For a country with extensive forestry resources, furniture and wood products have always represented an important craft and manufacturing sector, responsible for large scale employment in many parts of the country. While only 125,000 workers are employed in formal sector firms with greater than 20 staff (half on which are exporters), it is estimated by ASMINDO (Indonesia Furniture Industry and Handicraft Association) that 80% of firms in the sector are micro and small firms, including many individual contractors in the many furniture clusters around Jepara and elsewhere in Central and Eastern Java. Jepara alone is said to be home to some 4,000 firms organized through an extensive network of subcontracting.

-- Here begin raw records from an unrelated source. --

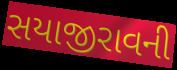
સયાજીરાવનીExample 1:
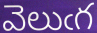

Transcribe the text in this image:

వెలుఁగ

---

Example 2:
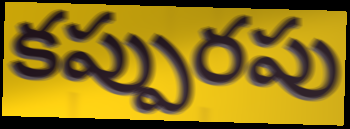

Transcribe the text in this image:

కప్పురపు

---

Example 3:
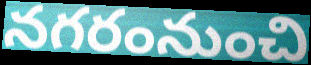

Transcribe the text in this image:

నగరంనుంచి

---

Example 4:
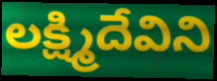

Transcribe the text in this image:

లక్ష్మిదేవిని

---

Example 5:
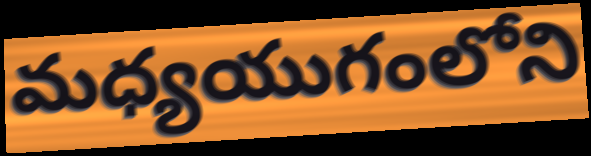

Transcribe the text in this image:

మధ్యయుగంలోని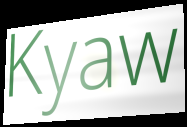
KyawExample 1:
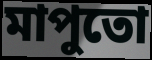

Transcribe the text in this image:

মাপুতো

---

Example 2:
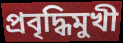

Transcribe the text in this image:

প্রবৃদ্ধিমুখী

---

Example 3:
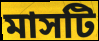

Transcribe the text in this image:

মাসটি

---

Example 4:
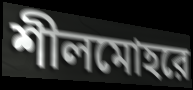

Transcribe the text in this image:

শীলমোহরে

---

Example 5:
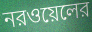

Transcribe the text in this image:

In 1998, furniture was Indonesia’s sixth most important manufacturing export sector, accounting for some 4.6% of manufacturing exports. Despite growing at just below 6% annually over that period (in US$ terms), it has declined significantly in its importance within the manufacturing export basket, now placing only 11th. As shown in figure 2-20, exports grew rapidly from a small base through the 1990s, were erratic base through the crisis years, and returned to a steady but much slower rate of growth from 2001. Exports dropped off substantially in the global economic crisis, dropping over 22% in 2009. Losses have stabilized in 2010, but exports still declined slightly further in the year. And while the domestic market is significant and import penetration has traditionally been much less an issue than in the apparel sector (although it is increasingly becoming one), growth in the formal furniture sector depend much more strongly on export market than in sector like automotive and apparel. Indeed, stagnating export performance is reflected in total output in the sector, which has declined by one-third in real terms since the end of the crisis, after doubling in the five years running up to the crisis.

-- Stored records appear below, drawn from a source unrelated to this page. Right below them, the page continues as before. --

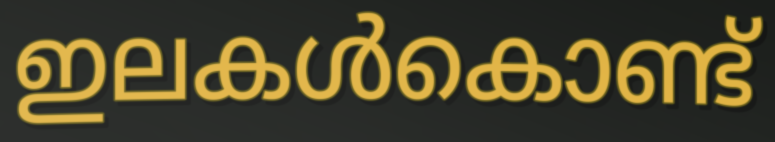
ഇലകൾകൊണ്ട്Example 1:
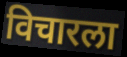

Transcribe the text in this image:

विचारला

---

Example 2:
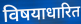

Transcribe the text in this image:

विषयाधारित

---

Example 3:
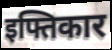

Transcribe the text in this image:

इफ्तिकार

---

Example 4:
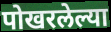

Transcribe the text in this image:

पोखरलेल्या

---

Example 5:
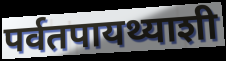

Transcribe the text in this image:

पर्वतपायथ्याशीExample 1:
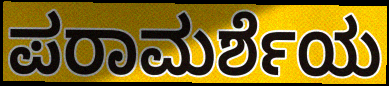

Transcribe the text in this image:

ಪರಾಮರ್ಶೆಯ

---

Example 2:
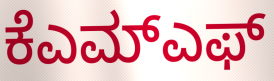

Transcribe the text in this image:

ಕೆಎಮ್ಎಫ್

Like in the apparel sector, the major shifts in global market share have been away from regional suppliers like Canada, Denmark, and Italy, and dramatically toward Asia. And, even more so than in apparel, Indonesia has failed to benefit. Indonesia’s slow growth in furniture exports is reflected in steadily declining global market share, from 4.9% to 4.4% in 2009. Furniture is one of the few manufacturing sectors in which Indonesia’s growth trailed the global average both in the immediate post-crisis years and the period 2005-2010. At the same time, China’s share in world markets grew from 12% to 29% in one decade, while Vietnam grew from less than 1% in 1999 to 7% by 2009. Figure 2-21 shows that Indonesia lost modest share in all major market over this period. The product-level analysis in Figure 2-22 shows that in the US and EU Indonesia exports have gained share in just under half the product lines. Although relative to China, Indonesia has actually only gained share in two product lines in the US (rattan and wooden bedroom furniture) and Japan (rattan and wooden kitchen furniture), and it has lost share to China in all product lines in the EU.
According to ASMINDO much of the Indonesian furniture sector does not compete head-on with China in export markets, as much of Indonesia’s export sector is the labor-intensive handmade furniture sector, while China specializes in the large volume, mechanized sector. On the other hand, ASMINDO does consider both Vietnam and Malaysia to be important competitors. Vietnam has dramatically outperformed Indonesia in export market. Against Malaysia it has had a mixed performance (gaining share in the US and losing it Japan) in terms of market share but competes poorly on quality.
Reference: Farole T and Winkler D. 2012. “Export Competitiveness in Indonesia’s Manufacturing Sector: An assessment of export performance and determinants of competitiveness in Indonesia’s manufacturing sector based on an analysis of the apparel, wood furniture, and automotive components sectors” page 22-24.